Frame Daily, Jakarta – Cuaca panas selama musim kemarau membuat air conditioner (AC) menjadi salah satu fitur yang paling sering digunakan saat berkendara. Selain memberikan kenyamanan, AC juga membantu menjaga konsentrasi pengemudi, terutama ketika terjebak kemacetan atau melakukan perjalanan jauh.
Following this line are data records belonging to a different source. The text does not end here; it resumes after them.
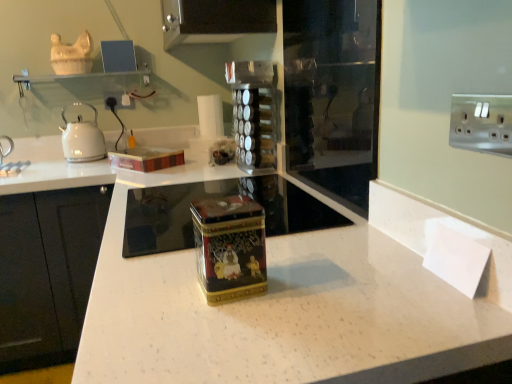
What are the coordinates of `free space in front of white glossy kettle at left` in the screenshot? It's located at (76, 165).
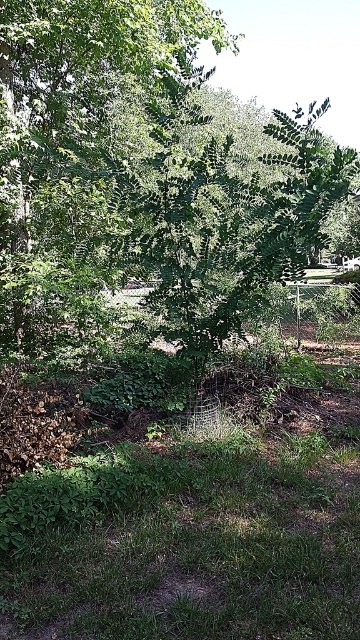
Looking at this image, is green leafy tree at center below green grass at lower center?

Incorrect, green leafy tree at center is not positioned below green grass at lower center.

Which is in front, point (144, 40) or point (64, 577)?

Point (64, 577) is in front.

Locate an element on the screen. This screenshot has width=360, height=640. green leafy tree at center is located at coordinates (119, 172).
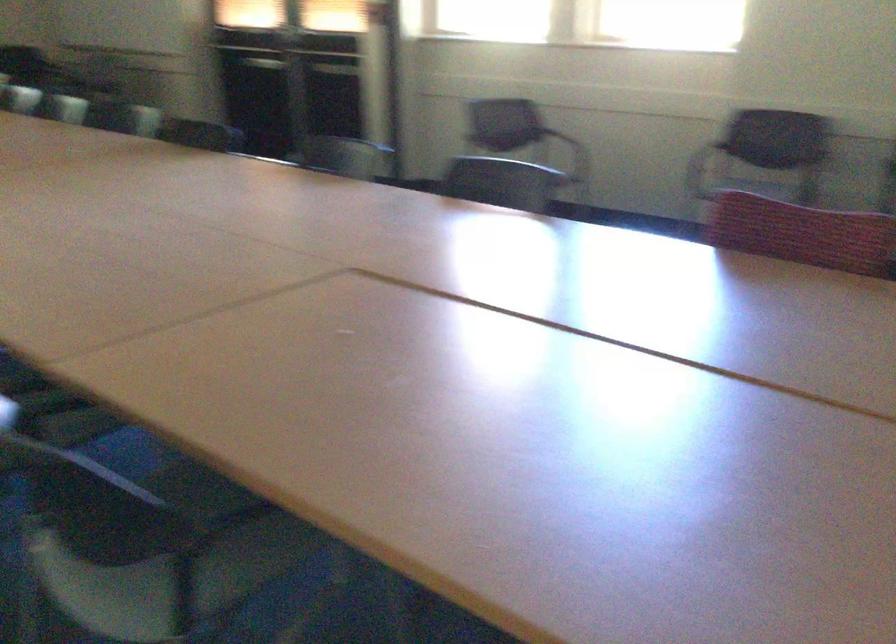
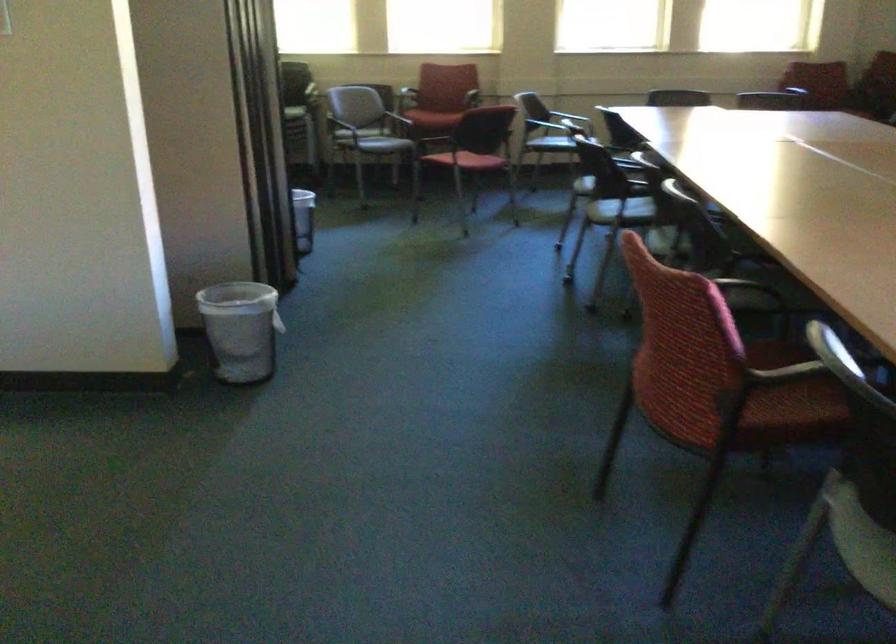
Question: The camera is either moving clockwise (left) or counter-clockwise (right) around the object. The first image is from the beginning of the video and the second image is from the end. Is the camera moving left or right when shooting the video?

Choices:
 (A) Left
 (B) Right

Answer: (B)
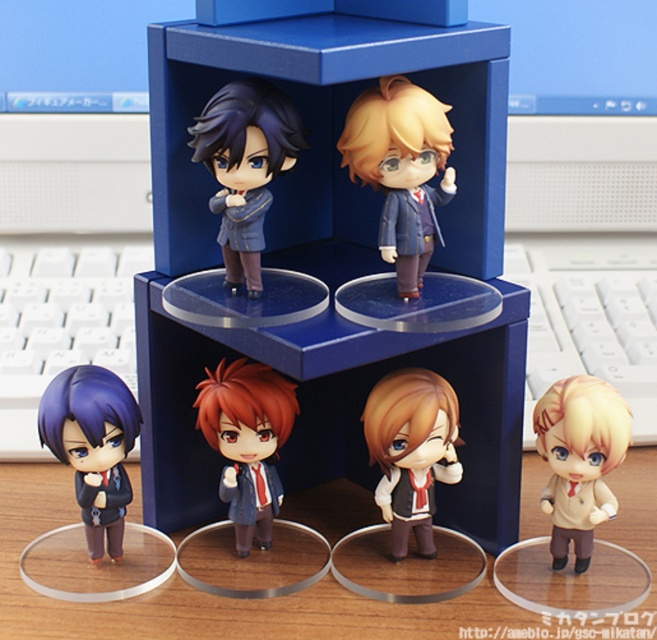
Question: Which object appears farthest from the camera in this image?

Choices:
 (A) light brown matte figure at lower right
 (B) matte black suit at lower left
 (C) white plastic keyboard at upper center
 (D) matte black figurine at lower left

Answer: (C)

Question: Among these points, which one is farthest from the camera?

Choices:
 (A) (269, 166)
 (B) (11, 256)

Answer: (B)

Question: Is matte brown vest at center positioned in front of light brown matte figure at lower right?

Choices:
 (A) yes
 (B) no

Answer: (B)

Question: Can you confirm if matte black figurine at lower left is positioned above light brown matte figure at lower right?

Choices:
 (A) no
 (B) yes

Answer: (B)

Question: Which object is farther from the camera taking this photo?

Choices:
 (A) blue plastic box at center
 (B) matte brown vest at center

Answer: (B)

Question: Does white plastic keyboard at upper center appear under light brown matte figure at lower right?

Choices:
 (A) yes
 (B) no

Answer: (B)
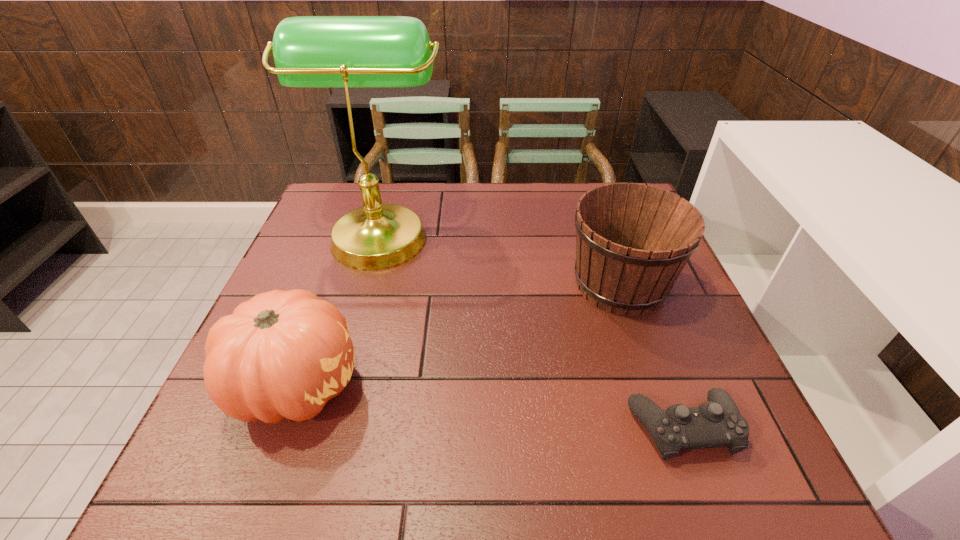
At what (x,y) coordinates should I click in order to perform the action: click on free location that satisfies the following two spatial constraints: 1. on the desk next to the lamp; 2. on the back side of the wine bucket. Please return your answer as a coordinate pair (x, y). This screenshot has width=960, height=540. Looking at the image, I should click on (367, 284).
Namun, penggunaan AC yang tidak tepat dapat membuat sistem pendingin bekerja lebih keras, mempercepat keausan komponen, hingga meningkatkan konsumsi bahan bakar.
Buka Jendela Sebelum Menyalakan AC
Jika mobil terparkir di bawah terik matahari, suhu kabin bisa jauh lebih tinggi dibandingkan suhu luar. Sebelum menyalakan AC, buka pintu atau jendela selama sekitar satu hingga dua menit agar udara panas keluar terlebih dahulu.
Cara ini membantu meringankan kerja kompresor AC saat mulai mendinginkan kabin.
Gunakan Mode Resirkulasi Udara
Saat berkendara di tengah cuaca panas, aktifkan mode resirkulasi agar AC mendinginkan udara di dalam kabin, bukan menarik udara panas dari luar. Cara ini membuat pendinginan lebih cepat dan lebih efisien.
Atur Suhu Secukupnya
Mengatur suhu AC pada tingkat yang terlalu rendah tidak selalu membuat kabin lebih cepat dingin. Suhu yang nyaman, sekitar 22–24 derajat Celsius, umumnya sudah cukup untuk perjalanan sehari-hari sekaligus membantu menjaga efisiensi kerja sistem pendingin.
Jangan Lupa Merawat Filter Kabin
Filter kabin yang kotor akibat debu dapat menghambat aliran udara sehingga AC terasa kurang dingin dan menimbulkan bau tidak sedap. Bersihkan atau ganti filter kabin sesuai jadwal perawatan yang dianjurkan pabrikan.
Matikan AC Beberapa Saat Sebelum Mesin Dimatikan
Sebagian teknisi menyarankan mematikan AC sekitar satu menit sebelum mesin dimatikan. Kebiasaan ini dapat membantu mengurangi kelembapan pada evaporator sehingga menekan risiko munculnya jamur dan bau tidak sedap di dalam sistem AC.
Servis AC Secara Berkala
Jika AC mulai kurang dingin, mengeluarkan suara tidak normal, atau muncul bau apek, segera lakukan pemeriksaan di bengkel. Pemeriksaan berkala meliputi tekanan freon, kondisi kompresor, kondensor, evaporator, dan kebersihan saluran AC.
Penggunaan AC mobil yang benar tidak hanya memberikan kenyamanan saat musim kemarau, tetapi juga membantu menjaga umur komponen sistem pendingin dan efisiensi bahan bakar. Dengan membiasakan penggunaan yang tepat serta melakukan servis berkala, performa AC akan tetap optimal meski digunakan dalam cuaca panas.
Sumber Referensi: Artikel ini disusun berdasarkan panduan perawatan kendaraan dari Toyota Astra Motor, Honda Prospect Motor, Daihatsu Indonesia, serta rekomendasi teknis dari Kementerian Perhubungan RI mengenai perawatan kendaraan bermotor.